Parameter | Description |
-f file | Read the archive from or write the archive to the specified file. |
-q (--fast-read) | Extract, or list only the first archive entry that matches each pattern or filename operand. Exit as soon as each specified pattern or filename has been matched. By default, the archive is always read to the very end, since there can be multiple entries with the same name and, by convention, later entries overwrite earlier entries. This option is provided as a performance optimization. |
-x | Extract to disk from the archive. If a file with the same name appears more than once in the archive, each copy will be extracted, with later copies overwriting (replacing) earlier copies. |
-C, --directory=DIR | Change to DIR before performing any operations. This option is order-sensitive, i.e. it affects all options that follow. |
Test with tar
hyperfine 'tar -qxf src.tar -C tmp-tar' 'tar -qxf src.tar -C tmp-tar'
Benchmark #1: tar -xf src.tar
Time (mean ± σ): 53.214 s ± 4.403 s [User: 3.303 s, System: 12.450 s]

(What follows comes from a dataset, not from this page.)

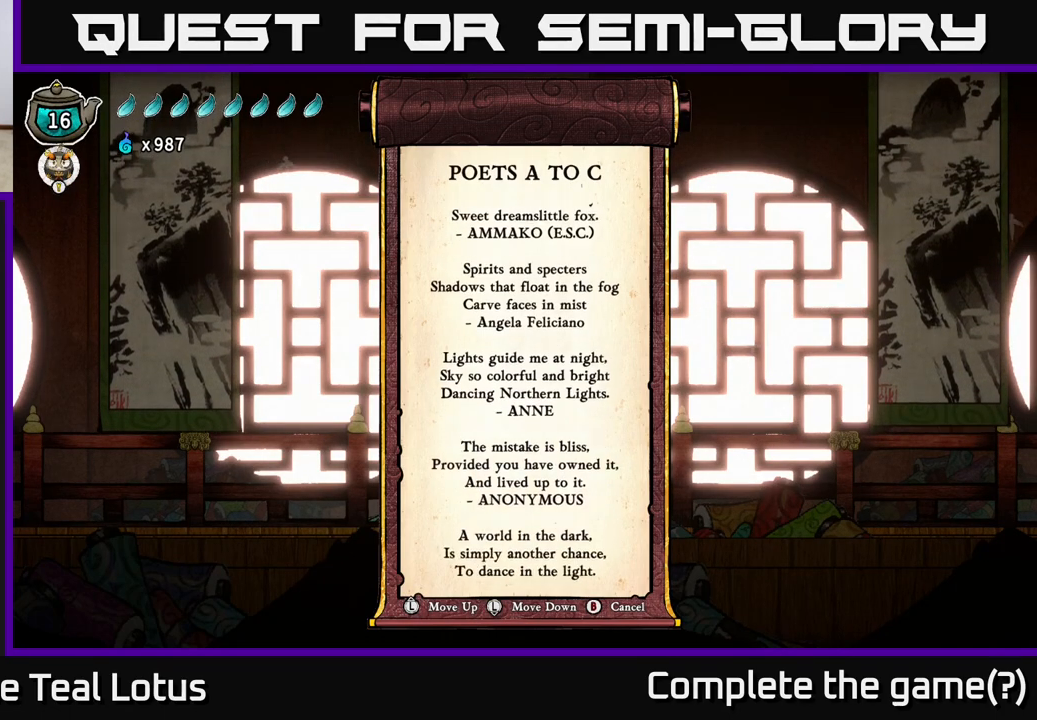
{"buttons": [], "left_stick": "down", "right_stick": "center", "events": []}
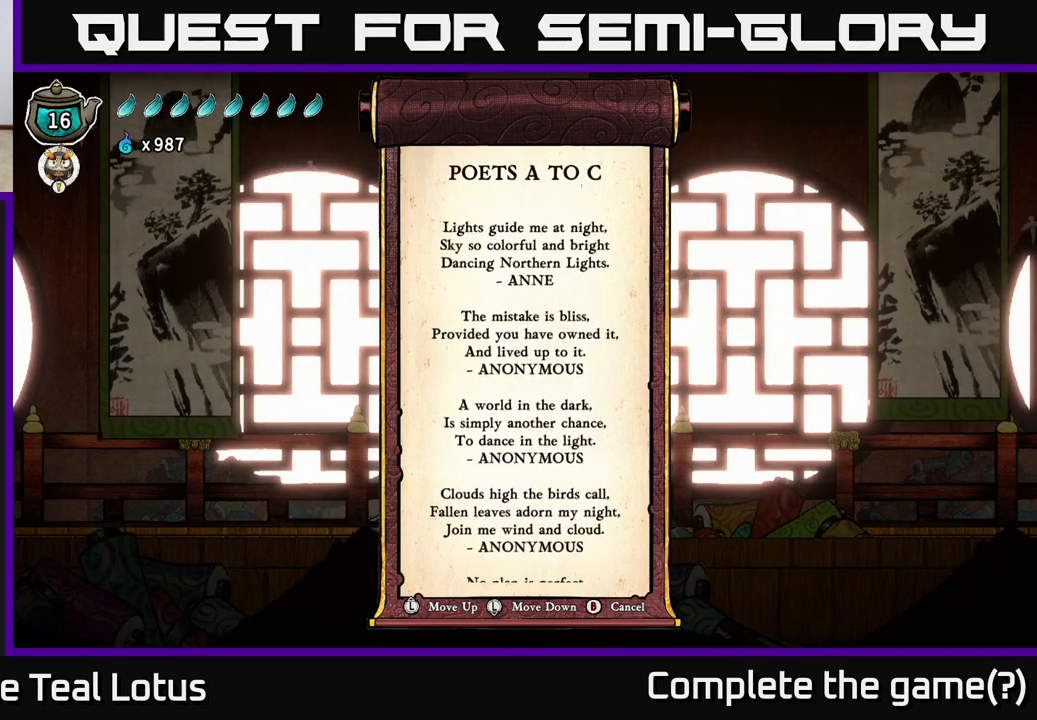
{"buttons": [], "left_stick": "down", "right_stick": "center", "events": [[283, "left_stick", "center"], [400, "left_stick", "down"]]}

Range (min … max): 50.510 s … 65.249 s
Benchmark #1: tar -xf src.tar -C tmp-tar
Time (mean ± σ): 54.455 s ± 0.434 s [User: 3.551 s, System: 12.724 s]
Range (min … max): 54.006 s … 55.305 s
Consumption
These tests have shown that CP is slightly faster than RSYNC when updating. However, CP takes significantly more time to initially copy the files. TAR is faster on the first copy as CP, but it has no advantages over RSYNC.